Low dislocation rate one year after total hip arthroplasty at a tertiary hospital in South Africa
Keywords:total hip replacement, dislocation, South Africa
Background: Total hip arthroplasty (THA) is one of the most performed and most researched procedures worldwide, and there is an ever-growing demand for THA in an already resource-constrained system in South Africa. Early dislocation after THA remains a serious and costly problem; however, few THA outcome studies have been performed locally. This study therefore aimed to calculate the incidence of dislocation after THA and to identify risk factors for dislocation after THA in a South African academic hospital.
Methods: In this retrospective cohort review, files and radiographs of 543 patients were reviewed for dislocation during the first year after primary THA. The reason for the THA, the surgical data, the implant data, and whether and when dislocation occurred were recorded for each patient. Fisher’s exact tests and independent t-tests were done to analyse the association between variables and a patient’s odds of experiencing a dislocation after THA.

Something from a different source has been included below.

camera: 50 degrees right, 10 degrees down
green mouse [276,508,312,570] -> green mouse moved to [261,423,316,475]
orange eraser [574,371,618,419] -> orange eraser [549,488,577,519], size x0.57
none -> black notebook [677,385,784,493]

Results: Twenty (3.7%) out of 543 THAs dislocated during the first year, 17 of these within the first three months. The surgical approach used was not shown to be a significant risk factor (p = 0.650) for dislocation, although the Hardinge approach had been used for all 20 cases of dislocation. Similar dislocation rates (p = 0.967) were found for THAs done for displaced neck of femur (NOF) fractures (3.6%) and for elective THAs (3.7%). Trauma THAs made up more than half (55%) of our study population. Femoral head sizes ≤ 32 mm (p = 0.390 for neck of femur THA and p = 0.451 for elective THA) and a single mobility design (p = 0.494) both produced a higher dislocation rate, although this was not statistically significant. Surgeon experience did not prove to be significant for our study population (p = 0.570).
Conclusion: The dislocation rate after THA at our institution is lower than rates reported in the literature for NOF THA and similar to rates reported for elective THA. This was found despite the dislocation rate for the Hardinge approach being nearly eight times higher than expected. Minimal surgeon experience, implant coupling and smaller femoral head size did not prove to be significant risk factors for dislocation after THA.